In 1974, Maghakian returned to Fresno, dying of colon cancer on August 17, 1977, at the age of 61. He is buried at the Armenian Ararat Cemetery in Fresno.

==Legacy==
In 1981, the outpatient clinic of the Veterans Administration Medical Center in Fresno, California, was named after him. Lee Marvin attended the opening ceremony of the clinic, and during a speech stated:

Most of us stayed alive due to his excellent training. He was truly a sergeant who cared for his men
— Wukovits, John (2009). "American commando Evans Carlson, his WWII Marine raiders, and America's first Special Forces mission"

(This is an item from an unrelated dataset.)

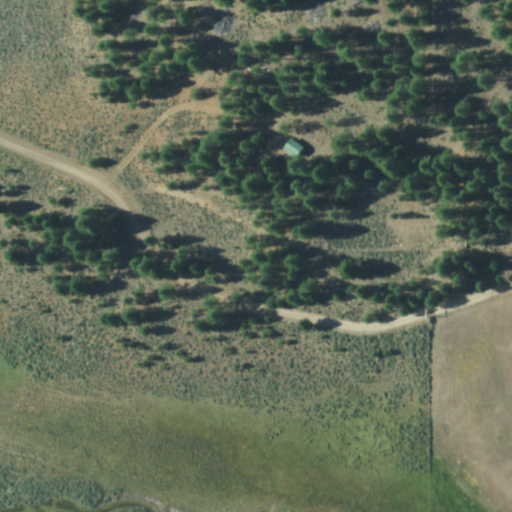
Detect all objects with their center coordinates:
building: (294, 148)
road: (73, 473)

The 1943 film Gung Ho! was based on the Makin Island raid led by Lieutenant Colonel Evans Carlson's 2nd Marine Raider Battalion, which Victor Maghakian participated in. Maghakian's role was played by famed actor Sam Levene. Maghakian was also the technical advisor to the movie.

On September 17, 1996, during the 2nd Session of the 104th Congress, U.S. Representative George Radanovich paid tribute to Victor Maghakian's dedication and service to the United States Military during World War II. In 2008, Maghakian's sister stated that, "he was a quiet and dedicated man and was always very calm, except for war. He was such a giving man".

Maghakian was one of the most decorated military men in World War II.